◆ Tâche 1 ◆
Dans l'arrêt du Tribunal fédéral, quel montant l'assemblée générale du 28 septembre 1955 a-t-elle alloué aux administrateurs pour l'exercice 1954/55 ?
◆ Tâche 2 ◆
Poursuivez, s'il vous plaît, la rédaction de l'arrêt du Tribunal fédéral à partir de sa dernière phrase.
═════ Texte du document ═════
Sammlung der Entscheidungen des Schweizerischen Bundesgerichts
Collection des arrêts du Tribunal fédéral suisse
Raccolta delle decisioni del Tribunale federale svizzero

BGE 84 II 550



84 II 550

75. Arrêt de la Ire Cour civile du 26 septembre 1958 dans la cause Fabrique
de boîtes "La Centrale" SA contre Brandt. Regeste

    Aktiengesellschaft.

    1.  Die Generalversammlung kann keine Tantièmen zusprechen, wenn die
Ausrichtung solcher in den Statuten nicht vorgesehen ist. Art. 627 Ziff. 2,
677 und 698 Abs. 2 Ziff. 3 OR (Erw. 1).

    2.  Statutenbestimmung, wonach der Verwaltungsrat für seine Tätigkeit
zu entschädigen ist. Kriterien für die Entscheidung darüber, ob die
zugesprochene Entschädigung eine verschleierte Tantième darstelle. Einfluss
der finanziellen Lage der Gesellschaft (Erw. 2).

    3.  Art. 706 OR gibt dem Richter die Befugnis, einen
Generalversammlungsbeschluss nur soweit als nichtig zu erklären, als er
gegen das Gesetz oder die Statuten verstösst (Erw. 2 i.f.).

Sachverhalt

                      Résumé des faits:

    A.- Les statuts de la Fabrique de boîtes "La Centrale" SA (ci-après:
la société) ne prévoient point que les administrateurs participent au
bénéfice net. En revanche, ils disposent à leur art. 14 al. 3:

    "Le Conseil d'administration doit être rétribué pour son activité;
l'indemnité sera fixée par l'assemblée générale."

    B.- (Rappel de l'arrêt publié dans RO 82 II 148, rendu le 13 février
1956 dans une cause opposant les mêmes parties et relatif à l'exercice
1953/54.)

    C.- Le 28 septembre 1955, l'assemblée générale des actionnaires
a décidé, pour l'exercice 1954/55, de répartir un dividende de 15% et
d'allouer aux administrateurs une rétribution de 70 000 fr.

    Un actionnaire minoritaire, Louis César Brandt, a intenté action
à la société devant la Cour d'appel du canton de Berne, en concluant
principalement à l'annulation de la décision du 28 septembre 1955 et à
la fixation de la rétribution des administrateurs à 35 000 fr. La société
a proposé le rejet de l'action.
═════ Données fournies ═════
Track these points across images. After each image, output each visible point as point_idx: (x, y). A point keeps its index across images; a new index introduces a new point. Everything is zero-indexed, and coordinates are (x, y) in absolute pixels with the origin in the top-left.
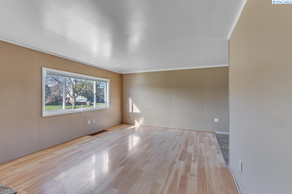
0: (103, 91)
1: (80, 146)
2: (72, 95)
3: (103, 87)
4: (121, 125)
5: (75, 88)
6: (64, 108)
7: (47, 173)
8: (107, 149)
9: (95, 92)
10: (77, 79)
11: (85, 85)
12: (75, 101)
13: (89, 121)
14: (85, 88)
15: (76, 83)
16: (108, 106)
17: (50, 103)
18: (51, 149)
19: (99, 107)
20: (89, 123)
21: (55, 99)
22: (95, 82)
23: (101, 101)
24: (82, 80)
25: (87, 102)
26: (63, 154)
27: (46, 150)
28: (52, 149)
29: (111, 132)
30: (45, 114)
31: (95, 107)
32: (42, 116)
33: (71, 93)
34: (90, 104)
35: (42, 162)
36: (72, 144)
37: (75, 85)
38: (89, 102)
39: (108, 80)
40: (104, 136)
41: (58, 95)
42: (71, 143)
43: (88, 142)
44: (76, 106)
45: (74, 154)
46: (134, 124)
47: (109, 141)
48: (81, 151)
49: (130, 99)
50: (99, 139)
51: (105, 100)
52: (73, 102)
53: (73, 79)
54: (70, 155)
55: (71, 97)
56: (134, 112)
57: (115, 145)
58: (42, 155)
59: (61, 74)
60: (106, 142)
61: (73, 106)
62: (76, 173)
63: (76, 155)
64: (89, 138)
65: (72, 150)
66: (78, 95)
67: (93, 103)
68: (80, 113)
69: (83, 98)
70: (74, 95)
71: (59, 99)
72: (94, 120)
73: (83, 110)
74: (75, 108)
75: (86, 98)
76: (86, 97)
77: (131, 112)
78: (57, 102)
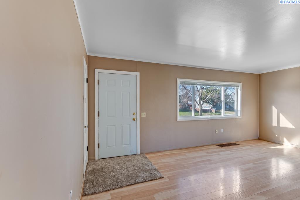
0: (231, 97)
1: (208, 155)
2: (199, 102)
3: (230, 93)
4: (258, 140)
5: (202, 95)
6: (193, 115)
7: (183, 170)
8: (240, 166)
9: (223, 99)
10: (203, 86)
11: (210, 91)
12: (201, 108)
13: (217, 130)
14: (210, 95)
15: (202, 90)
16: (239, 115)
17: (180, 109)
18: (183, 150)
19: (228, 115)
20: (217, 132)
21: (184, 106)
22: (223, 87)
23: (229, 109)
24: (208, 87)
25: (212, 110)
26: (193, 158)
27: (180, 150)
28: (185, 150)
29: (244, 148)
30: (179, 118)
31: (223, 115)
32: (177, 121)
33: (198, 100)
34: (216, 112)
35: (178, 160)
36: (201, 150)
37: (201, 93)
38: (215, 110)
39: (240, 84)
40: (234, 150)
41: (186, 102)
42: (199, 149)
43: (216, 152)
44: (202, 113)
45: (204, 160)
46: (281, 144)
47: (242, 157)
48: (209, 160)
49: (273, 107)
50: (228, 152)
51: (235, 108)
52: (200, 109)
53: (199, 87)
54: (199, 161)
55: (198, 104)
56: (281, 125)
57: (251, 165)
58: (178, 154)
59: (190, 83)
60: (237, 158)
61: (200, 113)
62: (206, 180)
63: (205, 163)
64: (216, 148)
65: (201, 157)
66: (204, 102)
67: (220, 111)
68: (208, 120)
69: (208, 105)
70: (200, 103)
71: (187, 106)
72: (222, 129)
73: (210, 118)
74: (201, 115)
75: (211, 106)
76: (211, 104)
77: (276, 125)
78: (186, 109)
═════
◆ Réponse 1 ◆
Une rétribution de 70 000 fr.

◆ Réponse 2 ◆
    Après avoir ordonné une expertise, la Cour cantonale a, par jugement du
12 mars 1958, annulé la décision attaquée dans la mesure où elle allouait
au conseil d'administration une rétribution supérieure à 50 000 fr. Ce
jugement est, en bref, motivé comme il suit:

    De par sa nature, le montant de 70 000 fr. constitue une rétribution
allouée en vertu de l'art. 14 des statuts. Il n'est donc admissible que
s'il est justifié par l'activité des administrateurs. Certes, ceux-ci
sont à même, par leur expérience et leur situation dans l'industrie,
de rendre des services importants à la société. Mais leur activité n'a
pas été plus intense durant l'exercice 1954/55 qu'au cours de l'année
précédente. Si leur rétribution a été augmentée, c'est uniquement parce
que le bénéfice d'exploitation a passé de 434 586 fr. à 620 000 fr. en
chiffre rond. Du reste, cette augmentation est due partiellement à la
revalorisation dans le bilan d'un stock de marchandises. Or, si l'on tient
compte des réserves ouvertes et latentes, le rendement du capital propre
n'est que de 3 ou 4%. Aussi les experts ont-ils déclaré que le montant
de 70 000 fr. était extraordinairement élevé et que dans aucune société,
à leur connaissance, la rétribution des administrateurs ne représentait une
fraction aussi importante de la somme des dividendes. Dans ces conditions,
cette rétribution ne peut être justifiée, en tant qu'elle dépasse 50 000
fr., par des considérations commerciales raisonnables et elle constitue,
dans cette mesure, des tantièmes déguisés.

    D.- Contre ce jugement, la société recourt en réforme au Tribunal
fédéral, en reprenant ses conclusions libératoires.

    L'intimé propose le rejet du recours.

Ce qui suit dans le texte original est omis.